Cell and Gene Therapy involves extracting cells, protein or DNA from a patient or donor and altering the genetics to provide a targeted result once reinjected into the patient. Within the past 50 years significant advances in biopharmaceuticals have resulted in significant successes in the treatment of a wide range of haematological, neurological and oncological disorders. Overall, this method of therapy can offer a more effective and longer lasting effect than traditional medicines.
This technique of altering genetic material can greatly impact an individual’s quality of life and offer a sense of hope when more traditional methodologies may have failed them or are not available. There are a variety of innovative methods that can be utilised in order to obtain the desired results.
Cell Therapy
Cell Therapy can be either from a patient’s own body (autologous) or from a donor (allogenic) and have the potential for unlimited application when treating disease. A variety of cells can be utilised in the procedure of Cell Therapy ranging from lymphocytes, red and white blood cells, platelets and most notoriously stem cells.
Pluripotent stem cells are capable of the production of any human cell, operating as a potential source for inaccessible or scarce cells currently present in the patient. These cells can be divided into two forms, embryonic stem cells (ESCs) and induced pluripotent stem cells (iPCSs).
ESCs – Derived from early-stage embryos (blastocysts) and can develop into over 200 human cell types if coded to do so. Another key factor is their capability to replicate indefinitely.

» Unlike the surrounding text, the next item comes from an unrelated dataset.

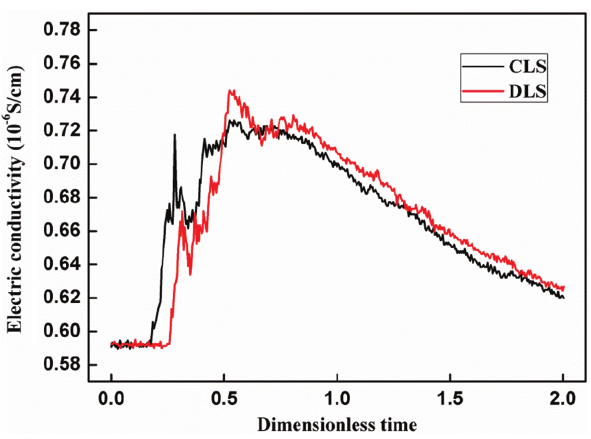
Figure 8: RTD curves of different ladle shrouds in the one-third scale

iPCSs – Mature somatic cells, commonly skin or blood cells that have been reprogrammed into an ESC like condition, it additionally possesses the same, critical, infinite replication characteristic as EPCs.
Gene Therapy
Altering the genetic material can result in the prevention of disease via modifying how a single protein, or group of proteins, is synthesised by the cell. A primary example of this treatment is either substituting a mutated gene with a functional copy or introducing a required gene to the patient. These methods can result in reducing levels of a disease-causing version of a protein, increase effectiveness of the patient’s immune system and/or produce new or modified proteins.
Gene Therapy can be carried out both in vivo (the gene can be delivered directly to the patient’s targeted cells) or ex vivo (where the therapeutic gene is inserted into cells external from the body in a laboratory, before being introduced to the patient). Therapeutic, altered genes are administered via a deactivated virus, most commonly lentiviruses, retroviruses or adeno-associated viruses.
There are a plethora of methods and approaches that can be utilised to execute ex vivo Gene Therapy such as T-Cell Therapy, natural killer Cell Therapy and tumour infiltrating lymphocytes. However, this technique is most frequently applied to hematopoietic stem cells (HSCs) and is utilised to treat immunological and genetic diseases that influence tissues and organs reached by blood cells.